[Records from a collection]

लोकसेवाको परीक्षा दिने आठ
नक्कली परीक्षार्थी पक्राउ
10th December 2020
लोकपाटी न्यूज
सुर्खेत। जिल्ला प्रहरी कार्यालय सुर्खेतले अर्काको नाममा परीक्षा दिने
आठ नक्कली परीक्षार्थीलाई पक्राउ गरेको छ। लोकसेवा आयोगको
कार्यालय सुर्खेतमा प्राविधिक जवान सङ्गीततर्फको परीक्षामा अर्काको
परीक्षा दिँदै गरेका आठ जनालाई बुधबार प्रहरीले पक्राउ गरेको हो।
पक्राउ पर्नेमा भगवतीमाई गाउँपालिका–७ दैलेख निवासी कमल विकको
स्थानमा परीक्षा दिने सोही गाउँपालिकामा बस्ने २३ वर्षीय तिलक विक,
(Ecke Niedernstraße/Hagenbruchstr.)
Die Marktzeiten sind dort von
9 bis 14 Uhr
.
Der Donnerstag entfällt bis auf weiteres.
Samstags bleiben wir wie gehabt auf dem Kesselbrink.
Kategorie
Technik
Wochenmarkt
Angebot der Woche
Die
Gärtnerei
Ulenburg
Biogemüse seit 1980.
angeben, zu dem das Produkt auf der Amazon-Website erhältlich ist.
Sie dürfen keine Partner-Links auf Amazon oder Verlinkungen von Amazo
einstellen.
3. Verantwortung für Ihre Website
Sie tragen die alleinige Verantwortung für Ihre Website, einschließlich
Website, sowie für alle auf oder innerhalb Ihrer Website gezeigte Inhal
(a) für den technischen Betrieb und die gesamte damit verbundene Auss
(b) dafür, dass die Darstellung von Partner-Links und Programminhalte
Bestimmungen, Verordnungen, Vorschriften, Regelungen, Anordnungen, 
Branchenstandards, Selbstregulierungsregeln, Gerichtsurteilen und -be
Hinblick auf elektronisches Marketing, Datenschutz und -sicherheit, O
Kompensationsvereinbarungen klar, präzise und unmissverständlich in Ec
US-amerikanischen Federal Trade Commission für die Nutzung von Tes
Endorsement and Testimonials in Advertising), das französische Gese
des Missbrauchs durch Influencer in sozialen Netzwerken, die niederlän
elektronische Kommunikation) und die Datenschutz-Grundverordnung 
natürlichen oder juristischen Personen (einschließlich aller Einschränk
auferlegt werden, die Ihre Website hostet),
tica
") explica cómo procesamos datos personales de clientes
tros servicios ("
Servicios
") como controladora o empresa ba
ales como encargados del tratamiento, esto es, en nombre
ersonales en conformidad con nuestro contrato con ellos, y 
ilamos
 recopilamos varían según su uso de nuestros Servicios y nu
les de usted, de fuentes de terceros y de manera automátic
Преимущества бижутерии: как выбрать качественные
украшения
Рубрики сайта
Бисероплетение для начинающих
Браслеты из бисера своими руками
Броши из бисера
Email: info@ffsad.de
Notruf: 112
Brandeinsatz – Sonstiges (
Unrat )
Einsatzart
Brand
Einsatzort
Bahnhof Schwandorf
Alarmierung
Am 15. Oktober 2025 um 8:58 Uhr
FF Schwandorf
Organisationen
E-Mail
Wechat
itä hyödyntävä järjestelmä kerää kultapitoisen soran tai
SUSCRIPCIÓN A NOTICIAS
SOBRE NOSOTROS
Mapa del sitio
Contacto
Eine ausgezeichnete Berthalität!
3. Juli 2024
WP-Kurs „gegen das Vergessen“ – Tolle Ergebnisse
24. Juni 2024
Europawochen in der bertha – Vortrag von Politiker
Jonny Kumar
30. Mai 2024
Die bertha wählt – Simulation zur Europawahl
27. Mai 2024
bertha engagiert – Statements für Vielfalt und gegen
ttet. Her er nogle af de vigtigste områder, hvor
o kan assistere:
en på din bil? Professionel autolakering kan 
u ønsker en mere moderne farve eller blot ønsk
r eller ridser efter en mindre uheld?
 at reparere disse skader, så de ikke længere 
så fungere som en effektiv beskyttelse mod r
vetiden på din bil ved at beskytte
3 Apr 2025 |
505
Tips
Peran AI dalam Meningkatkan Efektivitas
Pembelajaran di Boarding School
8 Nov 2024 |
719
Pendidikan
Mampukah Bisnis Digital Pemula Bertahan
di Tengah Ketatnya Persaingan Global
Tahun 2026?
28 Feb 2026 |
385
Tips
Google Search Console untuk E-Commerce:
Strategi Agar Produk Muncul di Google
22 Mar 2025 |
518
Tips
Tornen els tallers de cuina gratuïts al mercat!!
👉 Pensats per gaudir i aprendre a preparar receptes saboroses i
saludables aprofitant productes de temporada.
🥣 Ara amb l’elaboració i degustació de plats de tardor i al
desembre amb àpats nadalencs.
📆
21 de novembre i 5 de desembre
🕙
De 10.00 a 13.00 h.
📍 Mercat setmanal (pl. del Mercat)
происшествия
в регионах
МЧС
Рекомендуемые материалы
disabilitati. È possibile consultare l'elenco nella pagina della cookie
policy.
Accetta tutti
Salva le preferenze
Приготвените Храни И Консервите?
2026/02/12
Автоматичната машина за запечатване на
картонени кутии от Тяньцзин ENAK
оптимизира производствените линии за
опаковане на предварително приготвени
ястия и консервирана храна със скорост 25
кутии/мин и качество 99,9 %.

→ **Brief**: Every single record must be transcribed exactly as it stands.

→ **Output for this exercise**:
लोकसेवाको परीक्षा दिने आठ
नक्कली परीक्षार्थी पक्राउ
10th December 2020
लोकपाटी न्यूज
सुर्खेत। जिल्ला प्रहरी कार्यालय सुर्खेतले अर्काको नाममा परीक्षा दिने
आठ नक्कली परीक्षार्थीलाई पक्राउ गरेको छ। लोकसेवा आयोगको
कार्यालय सुर्खेतमा प्राविधिक जवान सङ्गीततर्फको परीक्षामा अर्काको
परीक्षा दिँदै गरेका आठ जनालाई बुधबार प्रहरीले पक्राउ गरेको हो।
पक्राउ पर्नेमा भगवतीमाई गाउँपालिका–७ दैलेख निवासी कमल विकको
स्थानमा परीक्षा दिने सोही गाउँपालिकामा बस्ने २३ वर्षीय तिलक विक,
(Ecke Niedernstraße/Hagenbruchstr.)
Die Marktzeiten sind dort von
9 bis 14 Uhr
.
Der Donnerstag entfällt bis auf weiteres.
Samstags bleiben wir wie gehabt auf dem Kesselbrink.
Kategorie
Technik
Wochenmarkt
Angebot der Woche
Die
Gärtnerei
Ulenburg
Biogemüse seit 1980.
angeben, zu dem das Produkt auf der Amazon-Website erhältlich ist.
Sie dürfen keine Partner-Links auf Amazon oder Verlinkungen von Amazo
einstellen.
3. Verantwortung für Ihre Website
Sie tragen die alleinige Verantwortung für Ihre Website, einschließlich
Website, sowie für alle auf oder innerhalb Ihrer Website gezeigte Inhal
(a) für den technischen Betrieb und die gesamte damit verbundene Auss
(b) dafür, dass die Darstellung von Partner-Links und Programminhalte
Bestimmungen, Verordnungen, Vorschriften, Regelungen, Anordnungen, 
Branchenstandards, Selbstregulierungsregeln, Gerichtsurteilen und -be
Hinblick auf elektronisches Marketing, Datenschutz und -sicherheit, O
Kompensationsvereinbarungen klar, präzise und unmissverständlich in Ec
US-amerikanischen Federal Trade Commission für die Nutzung von Tes
Endorsement and Testimonials in Advertising), das französische Gese
des Missbrauchs durch Influencer in sozialen Netzwerken, die niederlän
elektronische Kommunikation) und die Datenschutz-Grundverordnung 
natürlichen oder juristischen Personen (einschließlich aller Einschränk
auferlegt werden, die Ihre Website hostet),
tica
") explica cómo procesamos datos personales de clientes
tros servicios ("
Servicios
") como controladora o empresa ba
ales como encargados del tratamiento, esto es, en nombre
ersonales en conformidad con nuestro contrato con ellos, y 
ilamos
 recopilamos varían según su uso de nuestros Servicios y nu
les de usted, de fuentes de terceros y de manera automátic
Преимущества бижутерии: как выбрать качественные
украшения
Рубрики сайта
Бисероплетение для начинающих
Браслеты из бисера своими руками
Броши из бисера
Email: info@ffsad.de
Notruf: 112
Brandeinsatz – Sonstiges (
Unrat )
Einsatzart
Brand
Einsatzort
Bahnhof Schwandorf
Alarmierung
Am 15. Oktober 2025 um 8:58 Uhr
FF Schwandorf
Organisationen
E-Mail
Wechat
itä hyödyntävä järjestelmä kerää kultapitoisen soran tai
SUSCRIPCIÓN A NOTICIAS
SOBRE NOSOTROS
Mapa del sitio
Contacto
Eine ausgezeichnete Berthalität!
3. Juli 2024
WP-Kurs „gegen das Vergessen“ – Tolle Ergebnisse
24. Juni 2024
Europawochen in der bertha – Vortrag von Politiker
Jonny Kumar
30. Mai 2024
Die bertha wählt – Simulation zur Europawahl
27. Mai 2024
bertha engagiert – Statements für Vielfalt und gegen
ttet. Her er nogle af de vigtigste områder, hvor
o kan assistere:
en på din bil? Professionel autolakering kan 
u ønsker en mere moderne farve eller blot ønsk
r eller ridser efter en mindre uheld?
 at reparere disse skader, så de ikke længere 
så fungere som en effektiv beskyttelse mod r
vetiden på din bil ved at beskytte
3 Apr 2025 |
505
Tips
Peran AI dalam Meningkatkan Efektivitas
Pembelajaran di Boarding School
8 Nov 2024 |
719
Pendidikan
Mampukah Bisnis Digital Pemula Bertahan
di Tengah Ketatnya Persaingan Global
Tahun 2026?
28 Feb 2026 |
385
Tips
Google Search Console untuk E-Commerce:
Strategi Agar Produk Muncul di Google
22 Mar 2025 |
518
Tips
Tornen els tallers de cuina gratuïts al mercat!!
👉 Pensats per gaudir i aprendre a preparar receptes saboroses i
saludables aprofitant productes de temporada.
🥣 Ara amb l’elaboració i degustació de plats de tardor i al
desembre amb àpats nadalencs.
📆
21 de novembre i 5 de desembre
🕙
De 10.00 a 13.00 h.
📍 Mercat setmanal (pl. del Mercat)
происшествия
в регионах
МЧС
Рекомендуемые материалы
disabilitati. È possibile consultare l'elenco nella pagina della cookie
policy.
Accetta tutti
Salva le preferenze
Приготвените Храни И Консервите?
2026/02/12
Автоматичната машина за запечатване на
картонени кутии от Тяньцзин ENAK
оптимизира производствените линии за
опаковане на предварително приготвени
ястия и консервирана храна със скорост 25
кутии/мин и качество 99,9 %.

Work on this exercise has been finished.